▶ Testo da leggere:
--
La pellicola che il regista tunisino presenta oggi, come suggerisce il titolo, è solo la prima parte di un progetto più ampio, che crescerà e si evolverà, portando alla luce nuovi imprevedibili risvolti. Il nuovo lavoro artistico di Kechiche è incentrato sulla descrizione del passaggio dalla giovinezza all’età adulta.

Il tutto è ambientato sulla costa francese,  nel 1994, una data non troppo lontana da noi, ma tanto quanto basta per notare l’assenza delle realtà tecnologiche che ad oggi fanno parte integrante della nostra quotidianità. I protagonisti di questo lungometraggio vivono la loro estate come la maggior parte degli adolescenti contemporanei, senza però cellulari e social media. Come tutti gli adolescenti sono incuriositi da ciò che non conoscono, in primis: l’amore.

Alcuni dei protagonisti lavorano, altri sono turisti in vacanza. Ciò che li accomuna è il posto in cui vivono e l’aria festiva dell’estate che scorre tra mattinate in spiaggia e nottate in discoteca. La trama, così raccontata, non suggerisce nulla di diverso dal solito, ma il solo fatto che la regia sia nelle mani di Kechiche è un buon motivo per dare fiducia a questo lungometraggio.
--
▶ Dati forniti:

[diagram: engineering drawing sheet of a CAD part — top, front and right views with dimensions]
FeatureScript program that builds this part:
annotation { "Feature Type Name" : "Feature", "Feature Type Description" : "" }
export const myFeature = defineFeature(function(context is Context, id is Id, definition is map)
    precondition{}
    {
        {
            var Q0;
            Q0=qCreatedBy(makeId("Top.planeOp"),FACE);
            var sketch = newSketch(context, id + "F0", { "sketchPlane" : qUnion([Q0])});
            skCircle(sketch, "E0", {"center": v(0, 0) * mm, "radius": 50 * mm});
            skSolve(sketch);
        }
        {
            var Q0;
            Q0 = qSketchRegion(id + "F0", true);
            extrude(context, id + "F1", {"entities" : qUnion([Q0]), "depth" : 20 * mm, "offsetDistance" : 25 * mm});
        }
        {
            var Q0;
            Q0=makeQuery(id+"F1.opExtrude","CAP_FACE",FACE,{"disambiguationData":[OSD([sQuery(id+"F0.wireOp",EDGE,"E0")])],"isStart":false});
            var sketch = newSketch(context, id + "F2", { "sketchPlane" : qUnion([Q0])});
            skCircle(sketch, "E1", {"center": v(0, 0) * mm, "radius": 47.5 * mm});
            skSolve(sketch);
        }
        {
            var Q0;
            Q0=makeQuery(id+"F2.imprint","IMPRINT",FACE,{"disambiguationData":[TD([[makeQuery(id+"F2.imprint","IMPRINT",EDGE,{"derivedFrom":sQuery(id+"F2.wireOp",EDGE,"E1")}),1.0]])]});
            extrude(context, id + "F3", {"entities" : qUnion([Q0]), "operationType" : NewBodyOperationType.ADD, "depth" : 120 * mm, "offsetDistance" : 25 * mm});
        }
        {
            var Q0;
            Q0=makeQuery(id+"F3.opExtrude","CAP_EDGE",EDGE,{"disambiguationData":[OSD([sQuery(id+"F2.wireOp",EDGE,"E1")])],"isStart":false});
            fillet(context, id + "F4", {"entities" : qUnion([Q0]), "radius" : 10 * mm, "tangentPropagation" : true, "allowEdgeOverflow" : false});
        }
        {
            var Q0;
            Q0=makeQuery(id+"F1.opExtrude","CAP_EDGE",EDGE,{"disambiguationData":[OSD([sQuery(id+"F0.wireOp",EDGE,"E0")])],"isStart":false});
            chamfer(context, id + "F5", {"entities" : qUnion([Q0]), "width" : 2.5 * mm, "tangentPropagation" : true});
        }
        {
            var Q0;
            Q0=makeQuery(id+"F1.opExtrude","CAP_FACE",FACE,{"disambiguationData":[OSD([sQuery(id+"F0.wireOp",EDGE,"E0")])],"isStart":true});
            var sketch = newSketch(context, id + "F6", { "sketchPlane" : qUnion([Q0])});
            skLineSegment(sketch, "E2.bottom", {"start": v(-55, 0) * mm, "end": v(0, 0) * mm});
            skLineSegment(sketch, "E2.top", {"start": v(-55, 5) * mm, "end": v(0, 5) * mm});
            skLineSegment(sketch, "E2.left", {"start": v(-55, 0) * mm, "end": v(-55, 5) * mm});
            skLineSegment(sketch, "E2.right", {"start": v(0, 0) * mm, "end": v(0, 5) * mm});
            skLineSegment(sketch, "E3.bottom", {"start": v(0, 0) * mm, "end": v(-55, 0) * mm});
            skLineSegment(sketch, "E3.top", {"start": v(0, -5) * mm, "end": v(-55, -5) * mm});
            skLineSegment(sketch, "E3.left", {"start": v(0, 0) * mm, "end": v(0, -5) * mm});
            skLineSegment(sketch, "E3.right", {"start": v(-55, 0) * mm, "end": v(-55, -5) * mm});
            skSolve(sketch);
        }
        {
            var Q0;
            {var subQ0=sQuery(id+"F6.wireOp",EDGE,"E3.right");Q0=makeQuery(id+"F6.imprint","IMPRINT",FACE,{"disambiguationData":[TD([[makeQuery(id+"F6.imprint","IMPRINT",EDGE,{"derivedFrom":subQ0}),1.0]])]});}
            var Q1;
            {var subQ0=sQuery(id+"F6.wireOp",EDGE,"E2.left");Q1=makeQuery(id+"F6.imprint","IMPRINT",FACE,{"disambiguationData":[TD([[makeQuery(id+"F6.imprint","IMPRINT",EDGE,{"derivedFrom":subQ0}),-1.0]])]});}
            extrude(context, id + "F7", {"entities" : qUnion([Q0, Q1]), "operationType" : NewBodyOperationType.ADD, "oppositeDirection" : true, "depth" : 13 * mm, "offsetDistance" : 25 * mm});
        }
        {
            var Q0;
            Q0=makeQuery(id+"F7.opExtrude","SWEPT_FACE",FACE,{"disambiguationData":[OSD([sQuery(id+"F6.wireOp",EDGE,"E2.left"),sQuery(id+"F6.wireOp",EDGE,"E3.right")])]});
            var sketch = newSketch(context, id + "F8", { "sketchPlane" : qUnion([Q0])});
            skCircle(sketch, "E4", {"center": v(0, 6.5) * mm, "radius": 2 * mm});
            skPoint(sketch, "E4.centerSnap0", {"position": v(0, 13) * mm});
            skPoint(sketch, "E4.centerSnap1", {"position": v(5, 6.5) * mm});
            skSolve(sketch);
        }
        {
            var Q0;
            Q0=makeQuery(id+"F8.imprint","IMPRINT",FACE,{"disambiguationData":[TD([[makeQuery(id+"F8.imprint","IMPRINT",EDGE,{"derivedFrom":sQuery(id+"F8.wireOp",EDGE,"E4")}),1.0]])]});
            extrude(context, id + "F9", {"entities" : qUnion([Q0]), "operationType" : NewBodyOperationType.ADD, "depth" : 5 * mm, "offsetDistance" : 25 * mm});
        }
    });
--
▶ Cosa si chiede:
A: Rispondi alle domande seguenti in base al testo sul film di Kechiche.
(i) In quale anno è ambientato il film?
(ii) Su quale passaggio della vita è incentrato il nuovo lavoro di Kechiche?
(iii) Dove trascorrono i protagonisti le mattinate e le nottate d'estate?
B: Trascrivi dal testo sul film di Kechiche il passo che comincia con "La pellicola che" e finisce con "giovinezza all’età adulta.".

▶ Risposte per compito:
A:
(i) Il film è ambientato nel 1994.
(ii) È incentrato sul passaggio dalla giovinezza all'età adulta.
(iii) Trascorrono le mattinate in spiaggia e le nottate in discoteca.

B:
La pellicola che il regista tunisino presenta oggi, come suggerisce il titolo, è solo la prima parte di un progetto più ampio, che crescerà e si evolverà, portando alla luce nuovi imprevedibili risvolti. Il nuovo lavoro artistico di Kechiche è incentrato sulla descrizione del passaggio dalla giovinezza all’età adulta.